In the way you suggest, the government does trust you.

However, there are issues beyond trust. These are simple reality. Human beings eat, and a certain time later, they excrete. In the absence of any public sanitation measures, the health risks follow an exponential curve. During the Katrina aftermath I calculated it would require 300 portable toilets to service 30,000 people at the Superdome.

Per day.

Several million people is a whole different order of magnitude. Add that to a shortage of drinking water, and the risks increase yet again. It isn't a matter of trust, it is the logistics of literally tons of human waste that needs safe disposal. If 5 million people each generate a quarter pound of waste per day, that comes out to 625 tons, or better put, 15 or 16 tractor trailer loads per day.
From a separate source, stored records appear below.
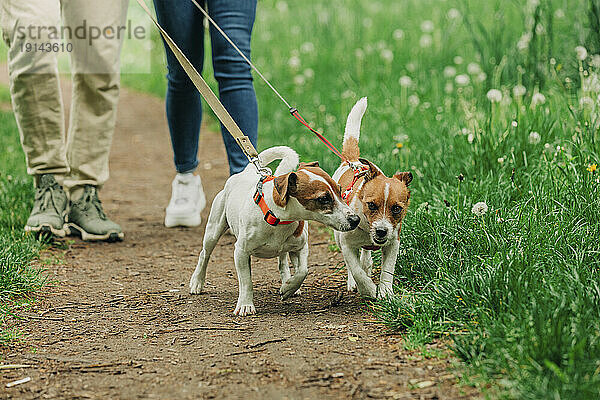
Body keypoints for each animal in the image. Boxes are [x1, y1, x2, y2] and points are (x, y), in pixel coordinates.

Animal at [191, 146, 360, 316]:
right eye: (323, 199)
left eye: (340, 190)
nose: (355, 219)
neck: (278, 217)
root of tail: (246, 172)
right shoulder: (241, 252)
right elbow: (246, 281)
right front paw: (246, 304)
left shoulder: (301, 247)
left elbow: (303, 271)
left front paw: (289, 287)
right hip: (213, 230)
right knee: (204, 255)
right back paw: (197, 281)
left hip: (286, 248)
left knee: (283, 262)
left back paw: (288, 282)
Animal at [332, 98, 412, 300]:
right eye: (371, 205)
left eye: (397, 208)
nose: (382, 231)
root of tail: (351, 161)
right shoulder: (346, 244)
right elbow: (355, 270)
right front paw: (367, 288)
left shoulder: (393, 243)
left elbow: (388, 270)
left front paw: (386, 292)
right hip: (338, 236)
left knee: (365, 256)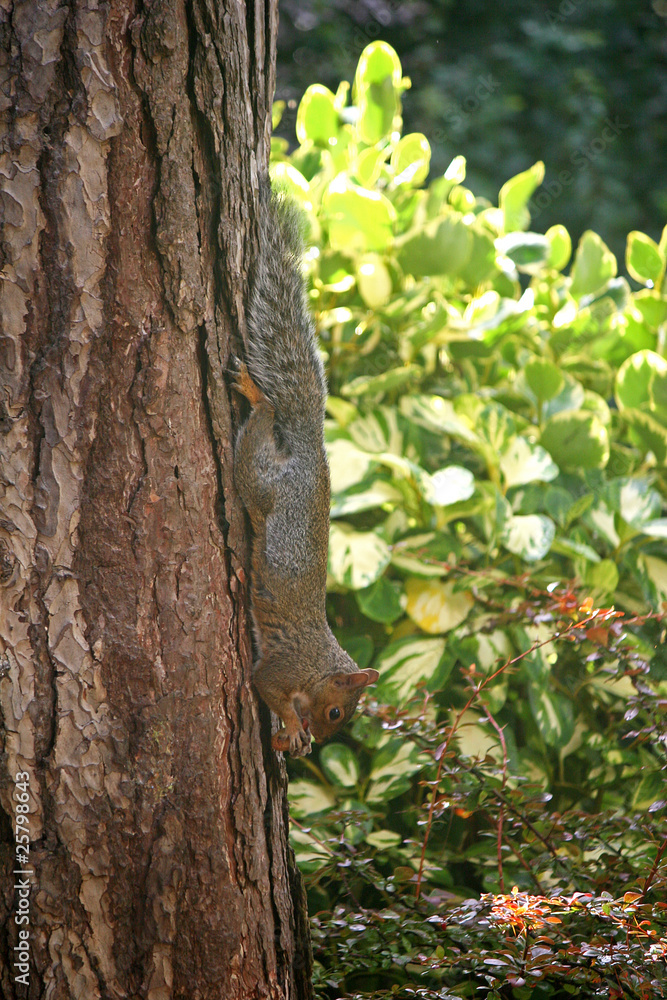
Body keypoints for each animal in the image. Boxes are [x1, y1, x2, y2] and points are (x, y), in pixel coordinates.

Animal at [233, 192, 379, 758]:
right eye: (337, 711)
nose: (320, 737)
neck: (318, 667)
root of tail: (314, 454)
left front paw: (289, 738)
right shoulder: (281, 668)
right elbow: (265, 684)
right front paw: (294, 727)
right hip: (261, 484)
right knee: (262, 426)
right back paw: (256, 395)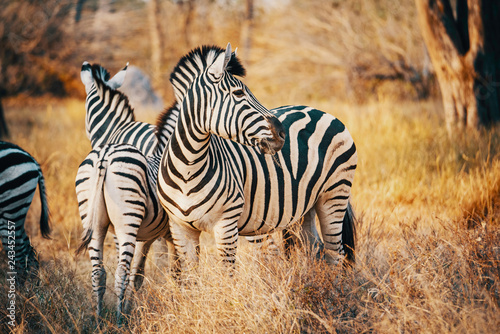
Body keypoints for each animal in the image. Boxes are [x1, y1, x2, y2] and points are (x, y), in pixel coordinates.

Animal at [0, 140, 51, 284]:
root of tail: (30, 158)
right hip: (17, 212)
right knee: (29, 251)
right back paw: (34, 286)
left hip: (10, 210)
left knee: (18, 255)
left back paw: (21, 289)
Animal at [158, 43, 358, 274]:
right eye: (238, 93)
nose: (282, 133)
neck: (188, 169)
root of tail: (321, 111)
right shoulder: (180, 228)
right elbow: (191, 276)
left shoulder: (226, 225)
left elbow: (228, 274)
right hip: (306, 205)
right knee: (314, 247)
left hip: (334, 194)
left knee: (336, 254)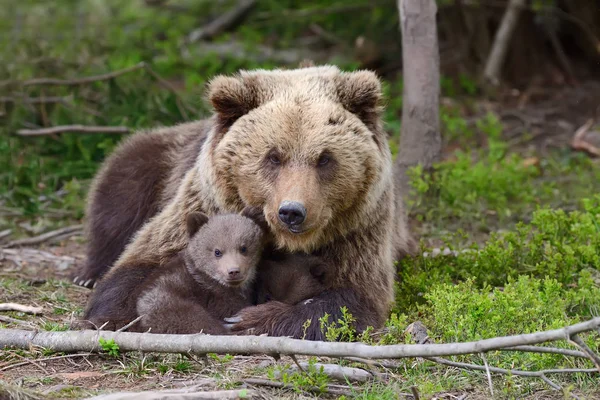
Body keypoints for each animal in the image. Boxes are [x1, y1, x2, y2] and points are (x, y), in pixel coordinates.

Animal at [76, 65, 418, 338]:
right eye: (273, 156)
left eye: (324, 158)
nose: (292, 212)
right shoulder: (204, 205)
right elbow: (137, 265)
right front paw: (110, 317)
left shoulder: (358, 231)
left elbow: (351, 299)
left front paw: (250, 319)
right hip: (159, 160)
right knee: (119, 192)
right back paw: (88, 273)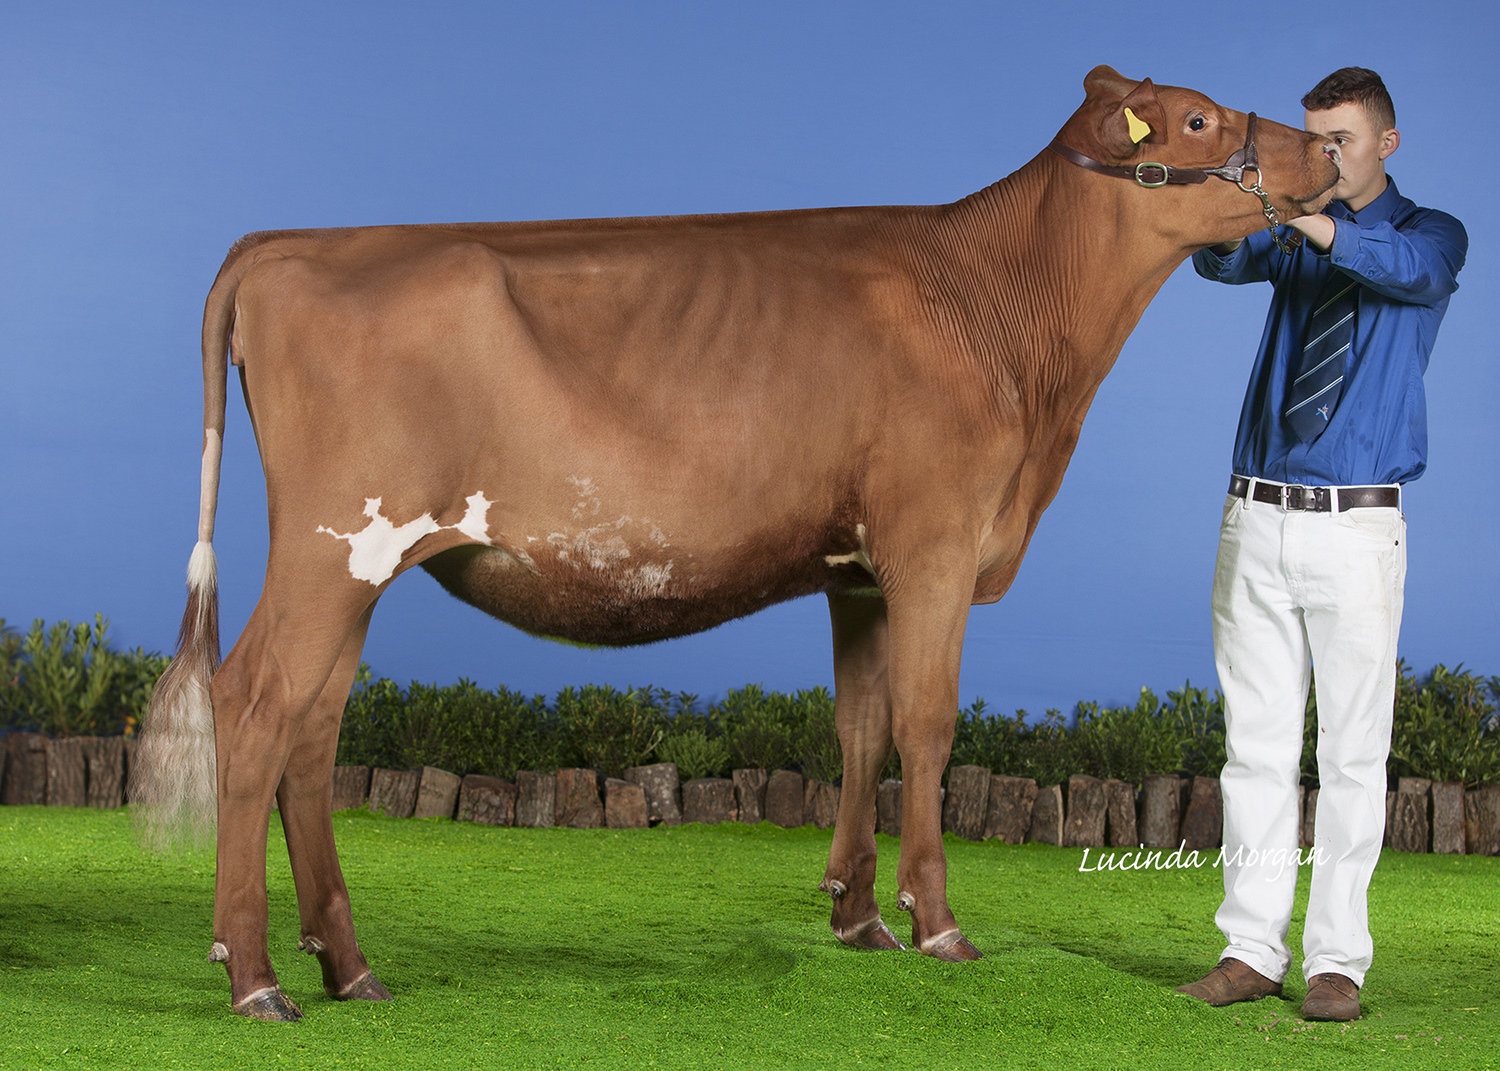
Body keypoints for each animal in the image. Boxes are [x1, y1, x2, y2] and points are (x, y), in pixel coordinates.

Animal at [133, 65, 1339, 1020]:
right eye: (1196, 119)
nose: (1328, 149)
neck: (1008, 324)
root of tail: (286, 244)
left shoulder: (859, 573)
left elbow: (861, 727)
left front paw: (858, 916)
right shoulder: (936, 542)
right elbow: (930, 725)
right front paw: (939, 924)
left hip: (359, 566)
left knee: (312, 730)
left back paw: (347, 967)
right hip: (334, 544)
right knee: (255, 705)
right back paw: (256, 977)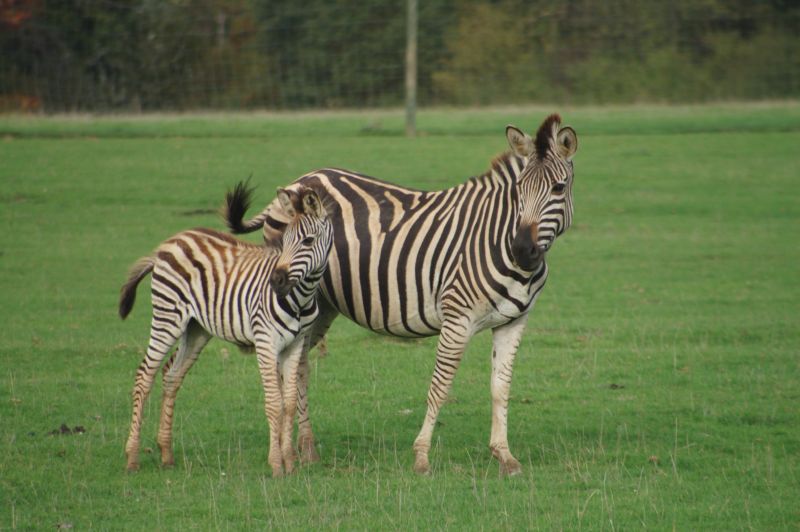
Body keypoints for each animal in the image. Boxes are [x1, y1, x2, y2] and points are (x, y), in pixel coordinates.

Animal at [118, 185, 332, 476]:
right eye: (285, 241)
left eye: (308, 241)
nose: (276, 281)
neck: (301, 298)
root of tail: (168, 243)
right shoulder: (266, 342)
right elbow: (274, 404)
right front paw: (277, 464)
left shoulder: (295, 345)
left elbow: (289, 404)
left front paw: (290, 463)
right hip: (167, 318)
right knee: (144, 375)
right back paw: (132, 457)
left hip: (196, 329)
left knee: (172, 376)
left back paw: (166, 454)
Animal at [228, 114, 580, 476]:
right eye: (519, 189)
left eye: (558, 188)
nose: (523, 251)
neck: (497, 237)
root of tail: (298, 181)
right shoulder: (458, 318)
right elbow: (440, 386)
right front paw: (422, 456)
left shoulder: (514, 322)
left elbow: (501, 387)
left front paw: (504, 455)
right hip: (293, 295)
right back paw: (294, 452)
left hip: (321, 305)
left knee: (299, 367)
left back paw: (307, 449)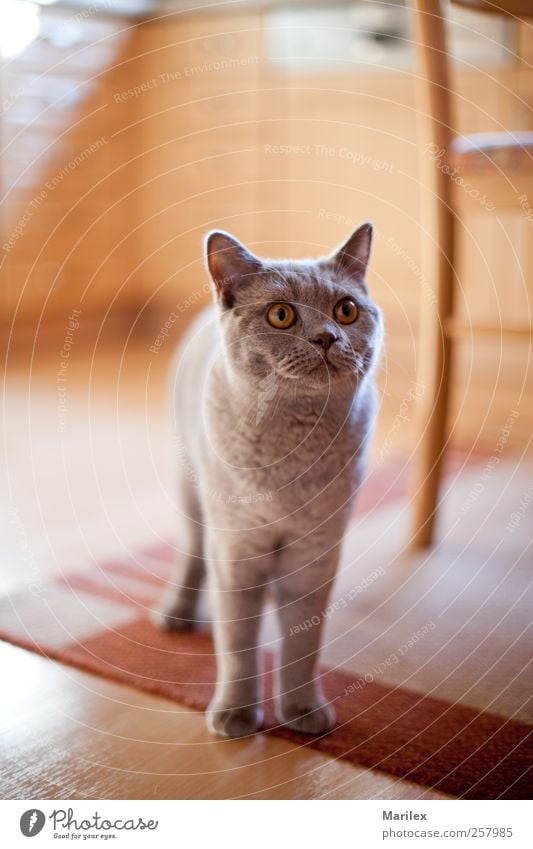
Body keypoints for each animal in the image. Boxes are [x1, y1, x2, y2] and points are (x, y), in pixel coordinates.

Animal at [152, 225, 380, 736]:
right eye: (281, 315)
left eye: (346, 310)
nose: (327, 337)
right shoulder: (237, 552)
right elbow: (239, 645)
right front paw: (236, 716)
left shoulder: (314, 553)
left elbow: (302, 645)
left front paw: (303, 711)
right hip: (192, 495)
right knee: (192, 553)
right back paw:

It doesn't just vanish, not without impact.

The other simple reality is that there are only so many freeway lanes, which each only hold so many cars.

In short, moving a couple million people back into the city requires either a little advance planning, to check the operation of basic services and to allow for orderly transit, or else it requires outright negligence if none of this is done.

No government worth having would choose the second course. They know a certain percentage will make their own decisions. You won't see them prosecuting the blockade runners after the fact, though they may chase a few down to make a point. Their big concern is for the bulk of the population and the policies they are following generally follw the needs of a group that size.

When that doesn't happen, then there should be and almost always is, an outcry and resultant change.